Enhertu notched another win for AstraZeneca and Daiichi Sankyo that could see uptake moved slightly earlier in a specific subset of breast cancer patients.
The Phase 3 DESTINY-Breast06 study set Enhertu against chemotherapy. The ADC hit the progression-free survival primary endpoint in the primary trial population of HR-positive breast cancer patients who are low on HER2, or the human epidermal growth factor receptor 2, and have gone through one or more lines of endocrine therapy.
Enhertu also showed an early trend toward improvement in the secondary endpoint of overall survival, but data were still immature at the time of analysis.
DESTINY-Breast06 is “the next chapter” for Enhertu, said Greg Rossi, AstraZeneca’s head of oncology Europe and Canada, in an interview with Endpoints News. “Moving earlier in breast cancer with different combinations, including into early-stage disease is … critical,” he said.
Barclays analysts said the results are “yet another win” for the “groundbreaking” ADC, adding the drug is projected to have $11.5 billion in peak sales. During the first quarter of 2024, Enhertu sales rocketed 79% from the same three months last year to $461 million.
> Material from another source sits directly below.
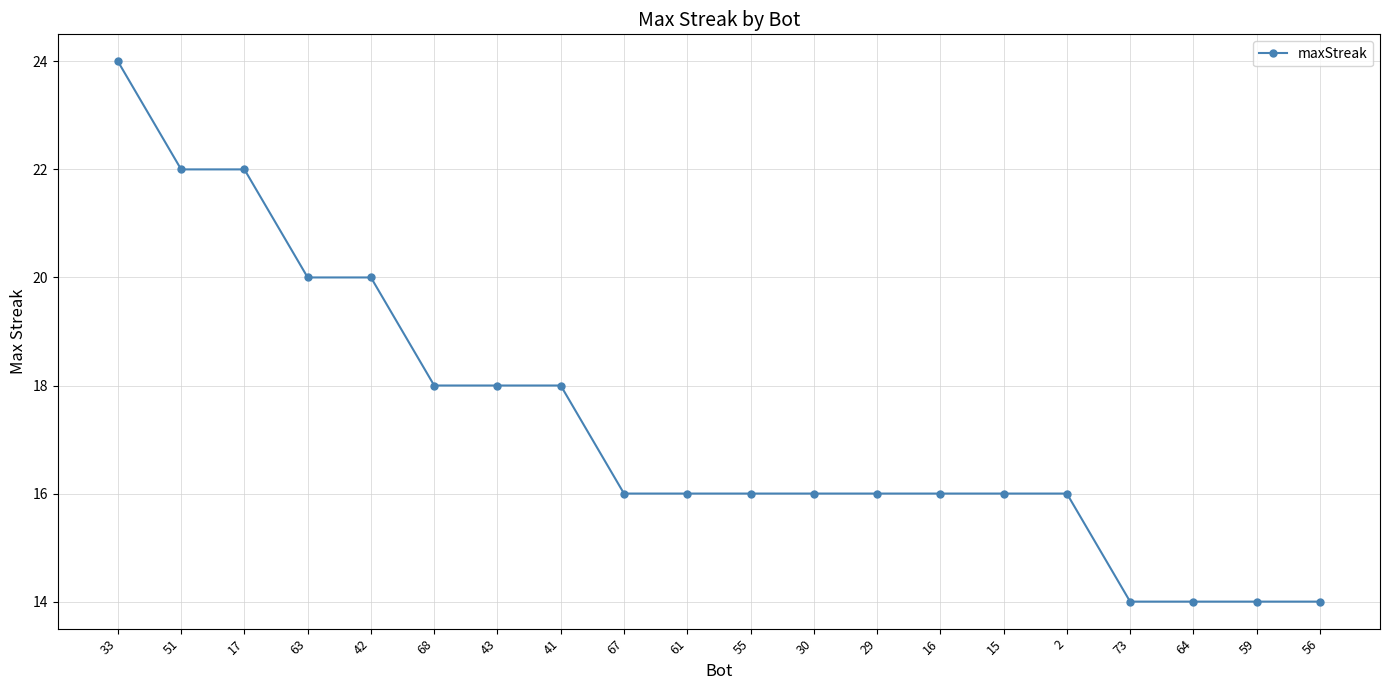

Is it true that the value at 33 is 24?

True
AstraZeneca said it will present detailed results from DESTINY-Breast06 at an upcoming medical meeting and share them with global regulatory agencies. Enhertu also met the PFS primary endpoint in the overall population. The study, which enrolled more than 800 participants, also recruited HR-positive and HER2-ultralow patients with advanced or metastatic disease.
In August 2022, Enhertu won FDA approval for HER2-low metastatic breast cancer patients who had at least one prior line of chemotherapy. The new data “allows us to go earlier in the treatment sequence [in HER2-low patients] — so before chemotherapy — meaning these patients have only received typically a couple lines of endocrine therapy,” Rossi said.
There are around two million breast cancer patients globally, with HR-positive disease representing around 70% of all breast cancers, and “we’re now talking about 85%” of that subset, he added.
AstraZeneca also plans to move Enhertu beyond breast cancer and into a “substantial number of [other] tumors that have low levels of HER2 expression,” Rossi added. On April 6, Enhertu won a tumor-agnostic FDA accelerated approval for patients with unresectable or metastatic HER2-positive solid tumors who have received prior systemic treatment and have no satisfactory alternative treatment options.